» **Exercise brief**
Please write out exactly the lines of the data below from the line holding "Attendance Policy" through the line holding "facing trying to get there?", and leave out the rest.

» **Recorded information**
☆ ☆ ☆ ☆ ☆
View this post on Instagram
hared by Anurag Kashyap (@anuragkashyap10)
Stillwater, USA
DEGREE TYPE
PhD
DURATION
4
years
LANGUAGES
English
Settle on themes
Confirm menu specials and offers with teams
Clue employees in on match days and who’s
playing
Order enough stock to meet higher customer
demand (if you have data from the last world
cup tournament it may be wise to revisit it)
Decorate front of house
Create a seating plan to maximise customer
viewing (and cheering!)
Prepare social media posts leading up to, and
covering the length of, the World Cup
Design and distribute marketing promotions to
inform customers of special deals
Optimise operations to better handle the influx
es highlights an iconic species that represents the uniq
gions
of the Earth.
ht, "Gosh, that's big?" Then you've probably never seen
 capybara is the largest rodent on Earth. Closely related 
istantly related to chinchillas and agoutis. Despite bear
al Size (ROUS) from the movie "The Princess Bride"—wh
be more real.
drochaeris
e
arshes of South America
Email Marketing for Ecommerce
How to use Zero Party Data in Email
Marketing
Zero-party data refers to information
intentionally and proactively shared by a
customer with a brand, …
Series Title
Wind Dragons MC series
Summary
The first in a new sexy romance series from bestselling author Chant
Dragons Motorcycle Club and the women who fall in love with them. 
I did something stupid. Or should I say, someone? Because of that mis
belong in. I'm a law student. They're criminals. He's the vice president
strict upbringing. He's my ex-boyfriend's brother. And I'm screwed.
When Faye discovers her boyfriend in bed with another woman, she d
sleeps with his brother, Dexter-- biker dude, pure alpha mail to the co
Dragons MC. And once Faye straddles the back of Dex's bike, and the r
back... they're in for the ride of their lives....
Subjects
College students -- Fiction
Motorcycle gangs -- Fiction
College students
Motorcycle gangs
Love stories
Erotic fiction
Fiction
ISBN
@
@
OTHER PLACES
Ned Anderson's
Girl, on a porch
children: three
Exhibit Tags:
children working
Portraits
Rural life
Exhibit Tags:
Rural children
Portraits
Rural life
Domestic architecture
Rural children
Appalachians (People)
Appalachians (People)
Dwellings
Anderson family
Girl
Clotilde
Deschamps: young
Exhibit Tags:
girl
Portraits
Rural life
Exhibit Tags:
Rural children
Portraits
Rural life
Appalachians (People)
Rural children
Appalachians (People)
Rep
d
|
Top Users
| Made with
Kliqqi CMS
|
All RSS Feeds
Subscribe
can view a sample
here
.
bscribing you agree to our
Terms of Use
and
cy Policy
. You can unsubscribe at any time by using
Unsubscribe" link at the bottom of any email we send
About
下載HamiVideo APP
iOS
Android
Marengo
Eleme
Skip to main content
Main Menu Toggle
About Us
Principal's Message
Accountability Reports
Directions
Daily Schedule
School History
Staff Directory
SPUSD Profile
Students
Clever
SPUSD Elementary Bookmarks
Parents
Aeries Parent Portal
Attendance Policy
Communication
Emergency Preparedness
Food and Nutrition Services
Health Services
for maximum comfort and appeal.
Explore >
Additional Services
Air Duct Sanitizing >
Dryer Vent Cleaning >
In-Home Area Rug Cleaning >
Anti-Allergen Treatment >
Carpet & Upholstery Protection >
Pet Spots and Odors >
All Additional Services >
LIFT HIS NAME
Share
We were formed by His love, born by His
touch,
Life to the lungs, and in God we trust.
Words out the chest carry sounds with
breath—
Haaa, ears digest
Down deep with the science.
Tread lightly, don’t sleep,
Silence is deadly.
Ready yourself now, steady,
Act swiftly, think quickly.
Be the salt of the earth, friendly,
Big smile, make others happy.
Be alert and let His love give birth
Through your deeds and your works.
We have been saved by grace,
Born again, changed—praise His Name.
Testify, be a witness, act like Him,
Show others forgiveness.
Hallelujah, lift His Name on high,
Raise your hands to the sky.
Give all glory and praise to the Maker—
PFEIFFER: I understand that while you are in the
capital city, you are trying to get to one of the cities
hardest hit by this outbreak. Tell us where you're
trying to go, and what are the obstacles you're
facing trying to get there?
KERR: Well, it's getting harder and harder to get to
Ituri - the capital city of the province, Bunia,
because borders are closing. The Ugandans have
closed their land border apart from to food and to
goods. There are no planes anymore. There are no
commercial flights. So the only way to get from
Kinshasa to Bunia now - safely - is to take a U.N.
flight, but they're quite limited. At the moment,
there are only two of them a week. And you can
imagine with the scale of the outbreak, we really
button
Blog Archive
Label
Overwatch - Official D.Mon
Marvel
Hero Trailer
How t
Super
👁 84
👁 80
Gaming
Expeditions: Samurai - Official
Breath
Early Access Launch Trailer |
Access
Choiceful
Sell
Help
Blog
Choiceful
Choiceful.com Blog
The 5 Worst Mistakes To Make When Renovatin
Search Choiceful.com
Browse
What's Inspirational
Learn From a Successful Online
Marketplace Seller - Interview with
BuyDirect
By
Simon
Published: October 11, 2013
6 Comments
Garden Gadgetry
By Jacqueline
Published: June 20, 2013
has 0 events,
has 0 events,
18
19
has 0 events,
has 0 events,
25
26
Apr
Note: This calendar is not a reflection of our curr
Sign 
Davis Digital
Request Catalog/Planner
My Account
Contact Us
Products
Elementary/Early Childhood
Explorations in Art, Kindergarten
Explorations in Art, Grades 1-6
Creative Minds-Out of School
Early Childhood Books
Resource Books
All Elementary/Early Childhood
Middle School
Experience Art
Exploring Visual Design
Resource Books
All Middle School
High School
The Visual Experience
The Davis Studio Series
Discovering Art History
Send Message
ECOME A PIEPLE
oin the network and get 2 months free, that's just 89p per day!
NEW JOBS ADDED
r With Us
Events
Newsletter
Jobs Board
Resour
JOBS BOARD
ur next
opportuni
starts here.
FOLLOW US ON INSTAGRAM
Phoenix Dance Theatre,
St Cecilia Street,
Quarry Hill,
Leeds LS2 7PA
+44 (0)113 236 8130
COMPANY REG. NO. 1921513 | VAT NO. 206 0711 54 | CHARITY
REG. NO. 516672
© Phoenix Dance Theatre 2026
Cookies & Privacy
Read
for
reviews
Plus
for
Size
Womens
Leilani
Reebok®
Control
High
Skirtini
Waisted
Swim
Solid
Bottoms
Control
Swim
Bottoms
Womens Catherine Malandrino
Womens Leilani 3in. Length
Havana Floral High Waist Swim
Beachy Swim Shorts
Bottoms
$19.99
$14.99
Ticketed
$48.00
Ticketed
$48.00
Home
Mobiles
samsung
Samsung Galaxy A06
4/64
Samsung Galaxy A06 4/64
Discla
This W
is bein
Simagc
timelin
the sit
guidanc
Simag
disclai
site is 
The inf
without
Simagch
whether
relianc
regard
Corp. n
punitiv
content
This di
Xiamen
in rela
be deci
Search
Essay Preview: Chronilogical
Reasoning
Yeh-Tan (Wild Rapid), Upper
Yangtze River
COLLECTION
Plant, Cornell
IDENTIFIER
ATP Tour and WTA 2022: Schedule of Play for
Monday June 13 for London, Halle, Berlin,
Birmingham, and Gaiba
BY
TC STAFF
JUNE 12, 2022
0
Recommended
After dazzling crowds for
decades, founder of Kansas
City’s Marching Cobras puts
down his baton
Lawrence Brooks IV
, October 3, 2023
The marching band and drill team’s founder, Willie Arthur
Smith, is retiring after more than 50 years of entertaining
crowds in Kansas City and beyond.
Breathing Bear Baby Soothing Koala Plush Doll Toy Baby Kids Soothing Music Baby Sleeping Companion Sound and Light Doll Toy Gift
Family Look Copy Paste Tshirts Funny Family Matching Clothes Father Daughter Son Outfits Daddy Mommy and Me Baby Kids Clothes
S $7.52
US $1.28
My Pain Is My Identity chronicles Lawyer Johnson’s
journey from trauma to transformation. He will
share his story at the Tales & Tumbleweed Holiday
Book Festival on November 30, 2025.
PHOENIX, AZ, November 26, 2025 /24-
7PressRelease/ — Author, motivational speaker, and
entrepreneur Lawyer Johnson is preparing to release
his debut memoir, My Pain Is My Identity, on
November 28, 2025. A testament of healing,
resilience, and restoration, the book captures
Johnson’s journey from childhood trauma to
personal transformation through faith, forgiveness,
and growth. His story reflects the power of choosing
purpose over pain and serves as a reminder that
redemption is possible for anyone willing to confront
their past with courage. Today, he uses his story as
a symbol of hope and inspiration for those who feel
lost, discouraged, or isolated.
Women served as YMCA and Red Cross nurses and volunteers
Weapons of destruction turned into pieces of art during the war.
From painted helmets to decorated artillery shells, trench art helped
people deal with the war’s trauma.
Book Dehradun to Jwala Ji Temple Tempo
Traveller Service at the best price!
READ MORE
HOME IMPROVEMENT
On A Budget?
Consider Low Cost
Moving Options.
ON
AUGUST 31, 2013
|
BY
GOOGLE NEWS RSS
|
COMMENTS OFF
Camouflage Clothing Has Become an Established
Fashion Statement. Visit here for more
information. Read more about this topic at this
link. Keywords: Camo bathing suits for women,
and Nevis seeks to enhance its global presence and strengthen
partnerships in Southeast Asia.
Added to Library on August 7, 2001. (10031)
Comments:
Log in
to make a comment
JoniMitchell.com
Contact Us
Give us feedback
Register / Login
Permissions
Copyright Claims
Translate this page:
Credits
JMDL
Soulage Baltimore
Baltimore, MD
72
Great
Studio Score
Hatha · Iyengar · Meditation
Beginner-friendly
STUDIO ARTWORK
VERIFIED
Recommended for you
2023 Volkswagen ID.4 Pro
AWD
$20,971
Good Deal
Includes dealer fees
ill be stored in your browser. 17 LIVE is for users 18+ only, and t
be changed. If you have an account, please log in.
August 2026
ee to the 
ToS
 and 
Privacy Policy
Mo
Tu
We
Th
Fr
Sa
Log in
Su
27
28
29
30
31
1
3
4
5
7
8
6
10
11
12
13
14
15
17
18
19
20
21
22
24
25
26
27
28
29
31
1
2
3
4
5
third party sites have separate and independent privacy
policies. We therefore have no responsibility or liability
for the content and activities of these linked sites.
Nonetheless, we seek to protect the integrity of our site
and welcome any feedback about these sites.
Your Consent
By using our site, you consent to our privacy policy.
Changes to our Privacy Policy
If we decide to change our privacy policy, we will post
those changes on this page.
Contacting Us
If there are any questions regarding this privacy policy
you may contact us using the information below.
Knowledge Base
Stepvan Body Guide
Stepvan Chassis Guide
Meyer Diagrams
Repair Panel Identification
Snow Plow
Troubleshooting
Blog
☆ ☆ ☆ ☆ ☆
» **Exercise response**
Attendance Policy
Communication
Emergency Preparedness
Food and Nutrition Services
Health Services
for maximum comfort and appeal.
Explore >
Additional Services
Air Duct Sanitizing >
Dryer Vent Cleaning >
In-Home Area Rug Cleaning >
Anti-Allergen Treatment >
Carpet & Upholstery Protection >
Pet Spots and Odors >
All Additional Services >
LIFT HIS NAME
Share
We were formed by His love, born by His
touch,
Life to the lungs, and in God we trust.
Words out the chest carry sounds with
breath—
Haaa, ears digest
Down deep with the science.
Tread lightly, don’t sleep,
Silence is deadly.
Ready yourself now, steady,
Act swiftly, think quickly.
Be the salt of the earth, friendly,
Big smile, make others happy.
Be alert and let His love give birth
Through your deeds and your works.
We have been saved by grace,
Born again, changed—praise His Name.
Testify, be a witness, act like Him,
Show others forgiveness.
Hallelujah, lift His Name on high,
Raise your hands to the sky.
Give all glory and praise to the Maker—
PFEIFFER: I understand that while you are in the
capital city, you are trying to get to one of the cities
hardest hit by this outbreak. Tell us where you're
trying to go, and what are the obstacles you're
facing trying to get there?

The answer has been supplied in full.